**Alıştırma yönergesi**:
Seçimler ve borsa üzerine metne dayanarak şu soruları yanıtlayın:
(a) 7 Haziran seçimlerinin ardından BIST100 endeksi hangi seviyeye düştü?
(b) 1991 seçimlerinden önce 37.25 seviyesinde olan borsa endeksi, koalisyon çıkınca ilk gün kaça geriledi?
(c) Gizmen Nalbantlı'nın unvanı nedir?
### Okuma parçası
Güncelleme Tarihi:
Piyasaların geçmişte koalisyonlara da olumlu tepki verdiğini hatırlatan analistler, bu olasılığın günümüzde de gerçekleşmesi halinde BiST'in benzer bir tepki vereceğini düşünüyor. Bu olasılığı yüksek görenlere de orta-uzun vadeli olmak koşuluyla alıma uygun 10 hisse öneriliyor.
7 Haziran’da gerçekleşen genel seçimlerin ardından ortaya çıkan siyasi tablo piyasaları etkilemeye devam ediyor. Çıkan sonuçla oluşan koalisyon ve/veya erken seçim ihtimali, BIST100 endeksinin 75 bin 268'e düşmesine, dolar/ TL'nin 2.8096'ya, gösterge faizin de yüzde 10.43'e yükselmesine neden oldu. Ancak son dönemde çeşitli koalisyon ihti¬mallerinin fiyatlandırılmaya çalışılmasıyla BIST-100'de düşüşün yaklaşık yarısı yerine ko¬nulurken dolar/ TL 2.6981, gösterge tahvil faizi ise 9.96 seviyelerine geldi.
Geçmiş benzer seçim dönemlerinde de piyasaların yine benzer bir reaksiyon verdiği görülüyor. Nitekim, 1991 seçimlerinden önce 37.25 seviyesinde olan borsa endeksi seçim sonucunda koalisyon çıkınca ilk gün 25.90'a kadar gerilemiş. Bir ay sonra ise 37.46 seviyesine ulaşarak kayıplarını bir ay içinde karşıladı. 1995 genel seçimlerine 41.970 seviyesinden giren endeks, seçim sonuçlarının koalisyonu işaret etmesi ile 39.400'e kadar gerilemiş, seçimlerden iki hafta sonra 11 Ocak 1996'da ise 42.800 seviyesine ulaşmıştı.
1999 genel seçimlerine ise 4.582 puandan giren borsa endeksi seçimden koalisyon çıkınca 4.562'ye kadar düştü. Ancak seçimden iki gün sonra Nisan 1999'da 5.018 seviyesine çıktı.
Meclis'te yer alan partiler uzlaşır ve bir koalisyon hükümeti kurulursa ilk etapta bunun fiyatlamasının olumlu olacağını söyleyen Işık FX Araştırma Uzmanı Gizmen Nalbantlı, "Böyle bir durumda yatırımcılar borsada kısa vadeli alımlar deneyebilir" diyor. Ancak FED'in faiz artışına yaklaştığımız yılın ikinci yarısında borsa için pek iç açıcı bir tablo olmayacağını kaydeden Nalbandı, elinde hisse senedi olan yatırımcıların bu durumda seçim ihtimalinin gerçekleşmesi durumunda ise hisse senetlerinin zarar kes noktasında satılmasını öneren Nalbantlı, yatırımcılara orta ve uzun vade için alınacak hisse senetleri hakkında şu uyarılarda bulunuyor:
"Böyle dönemlerde beklentisi olan hisselere yatırım yapmak daha uygun olur. Bedelsiz potansiyeli olan veya yatırım yapıp ye¬ni ihalelere girecek şirketler de ön plana çıkabilir. Yatırımcılar bu hisseleri takip edebilir."
######
### Sağlanan veriler
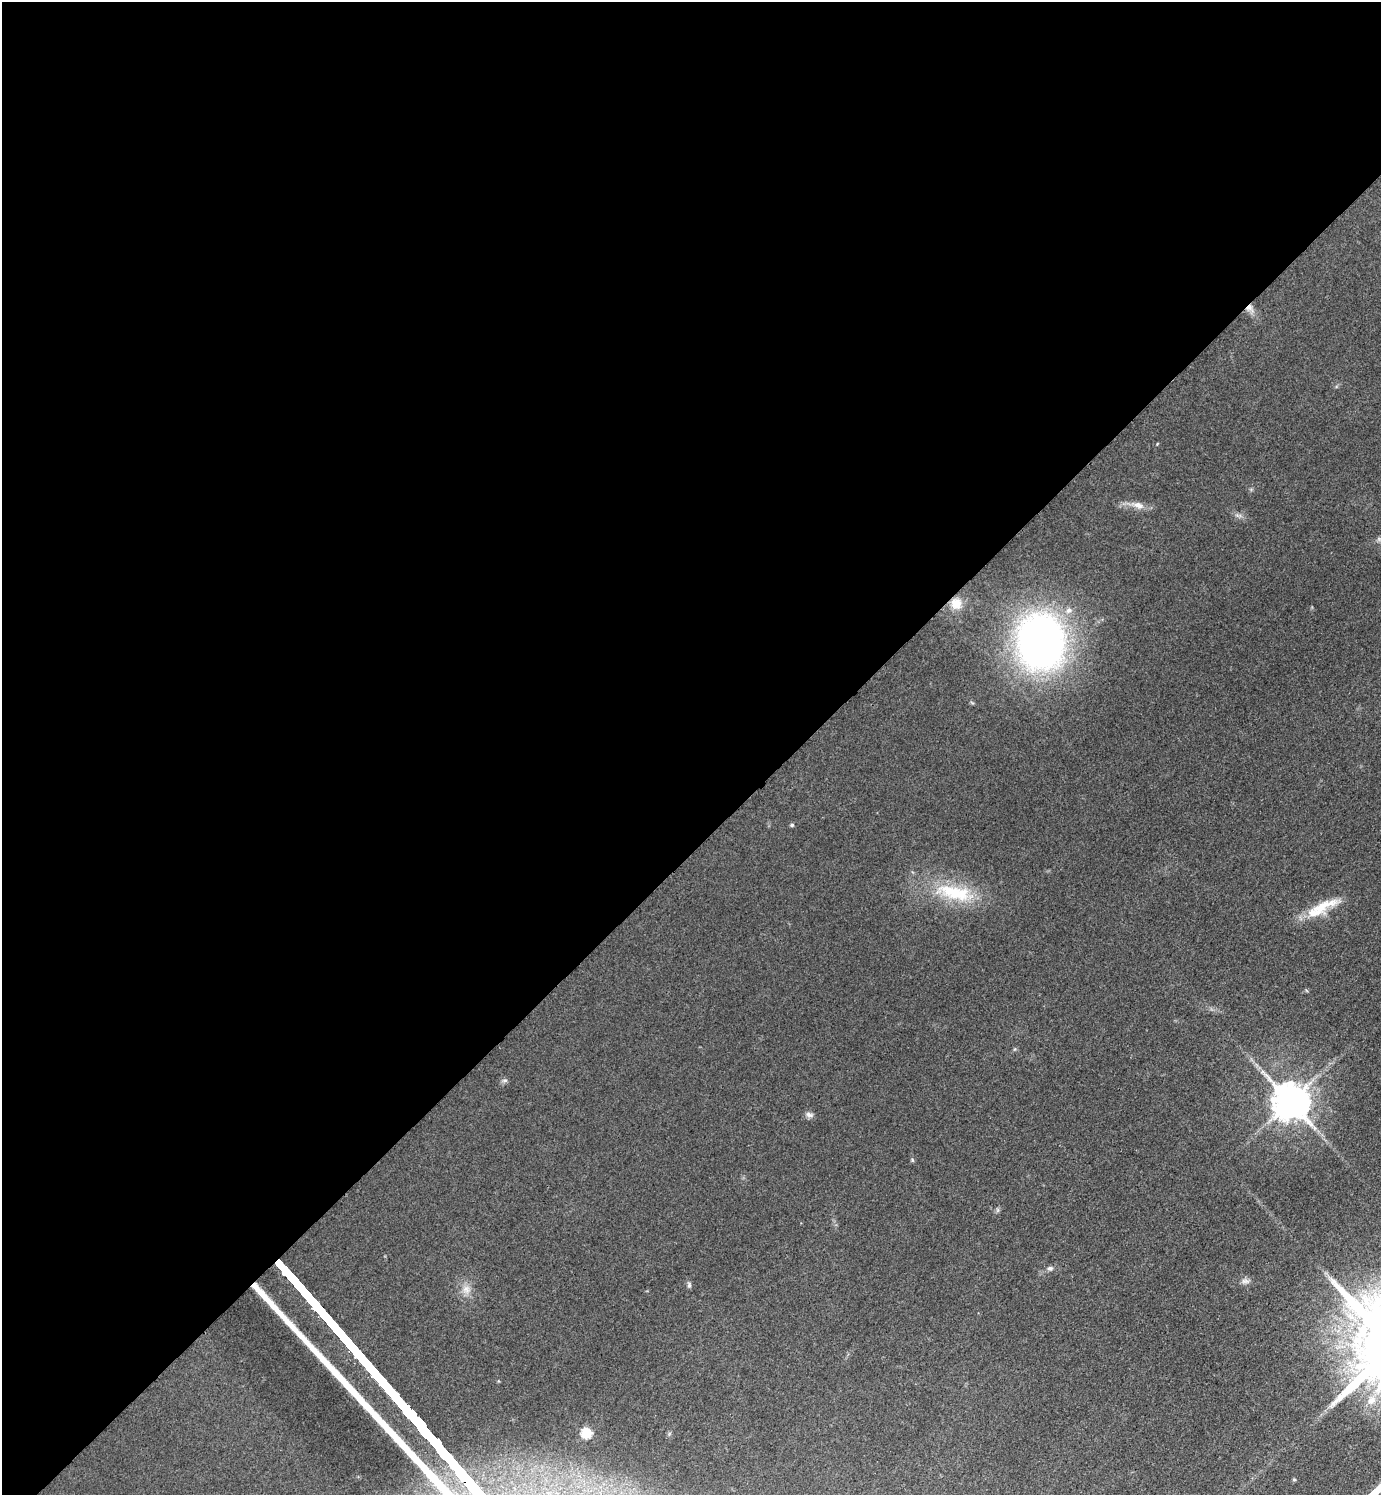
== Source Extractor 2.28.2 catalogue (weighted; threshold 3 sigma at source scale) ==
######
**Alıştırma yanıtı**:
(a) 75 bin 268
(b) 25.90
(c) Işık FX Araştırma Uzmanı